Study text:

********************

Carotid artery intima-media thickness and cognition in cardiovascular disease

Affiliations
Comparative Study

Carotid artery intima-media thickness and cognition in cardiovascular disease

Andreana P Haley et al. Int J Cardiol. .

Abstract

Background: Increased carotid artery intima-media thickness (IMT) is a non-invasive marker of systemic arterial disease. Increased IMT has been associated with atherosclerosis, abnormal arterial mechanics, myocardial infarction, and stroke. Given evidence of a relationship between cardiovascular health and attention-executive-psychomotor functioning, the purpose of this study was to examine IMT in relation to neuropsychological test performance in patients with a variety of cardiovascular diagnoses.

Methods: One hundred and nine participants, ages 55 to 85, underwent neuropsychological assessment and B-mode ultrasound of the left common carotid artery. IMT was calculated using an automated algorithm based on a validated edge-detection technique. The relationship between IMT and measures of language, memory, visual-spatial abilities and attention-executive-psychomotor functioning was modeled using hierarchical linear regression analyses adjusted for age, education, sex, cardiovascular risk, current systolic blood pressure, and history of coronary artery disease (CAD).

********************

Information shown:
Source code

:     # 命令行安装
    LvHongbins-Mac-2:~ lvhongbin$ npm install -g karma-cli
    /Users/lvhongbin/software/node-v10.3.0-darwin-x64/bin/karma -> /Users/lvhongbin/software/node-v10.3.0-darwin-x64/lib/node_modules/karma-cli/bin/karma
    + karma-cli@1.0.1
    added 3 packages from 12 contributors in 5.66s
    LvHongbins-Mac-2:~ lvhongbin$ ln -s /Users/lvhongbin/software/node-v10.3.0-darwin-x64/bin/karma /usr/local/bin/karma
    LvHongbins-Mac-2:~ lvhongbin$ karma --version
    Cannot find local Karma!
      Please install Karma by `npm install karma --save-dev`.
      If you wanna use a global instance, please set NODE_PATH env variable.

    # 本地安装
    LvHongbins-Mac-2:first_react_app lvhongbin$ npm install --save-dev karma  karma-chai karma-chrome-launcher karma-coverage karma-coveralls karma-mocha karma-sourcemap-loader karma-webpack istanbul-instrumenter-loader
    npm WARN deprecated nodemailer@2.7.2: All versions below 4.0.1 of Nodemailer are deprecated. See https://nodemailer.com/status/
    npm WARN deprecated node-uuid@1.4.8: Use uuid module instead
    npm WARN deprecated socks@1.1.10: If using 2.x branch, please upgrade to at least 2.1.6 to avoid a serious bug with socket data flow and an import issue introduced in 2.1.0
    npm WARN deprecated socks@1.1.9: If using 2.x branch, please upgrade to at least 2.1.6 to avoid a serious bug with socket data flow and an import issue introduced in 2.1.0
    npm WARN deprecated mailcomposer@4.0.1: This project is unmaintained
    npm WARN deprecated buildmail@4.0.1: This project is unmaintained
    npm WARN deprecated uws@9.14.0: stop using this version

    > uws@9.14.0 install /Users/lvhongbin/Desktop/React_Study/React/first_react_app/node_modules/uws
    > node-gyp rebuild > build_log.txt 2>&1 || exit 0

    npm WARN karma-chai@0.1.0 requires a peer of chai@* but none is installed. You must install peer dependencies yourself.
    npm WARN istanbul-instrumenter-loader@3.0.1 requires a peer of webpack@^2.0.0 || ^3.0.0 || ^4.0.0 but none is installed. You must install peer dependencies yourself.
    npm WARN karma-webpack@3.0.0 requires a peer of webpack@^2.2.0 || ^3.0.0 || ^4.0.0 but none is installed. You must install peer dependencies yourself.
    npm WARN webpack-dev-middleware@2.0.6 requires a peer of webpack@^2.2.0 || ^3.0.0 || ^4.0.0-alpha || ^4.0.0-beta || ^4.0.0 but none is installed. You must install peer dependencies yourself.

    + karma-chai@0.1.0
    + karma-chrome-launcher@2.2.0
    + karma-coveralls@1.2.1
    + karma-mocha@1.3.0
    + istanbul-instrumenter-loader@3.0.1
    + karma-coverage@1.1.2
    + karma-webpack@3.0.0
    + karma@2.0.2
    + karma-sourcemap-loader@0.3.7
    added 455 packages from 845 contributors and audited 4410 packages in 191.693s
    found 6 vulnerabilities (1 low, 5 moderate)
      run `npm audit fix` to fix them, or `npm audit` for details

********************

Exercise objective:
Answer these questions about the abstract on carotid artery thickness and cognition:
1. How many participants took part, and what was their age range?
2. Which artery was examined with B-mode ultrasound?
3. What four conditions has increased IMT been associated with?
Rely only on the text when answering, not on the records.

Written solution:
1. One hundred and nine participants, ages 55 to 85.
2. The left common carotid artery.
3. Atherosclerosis, abnormal arterial mechanics, myocardial infarction, and stroke.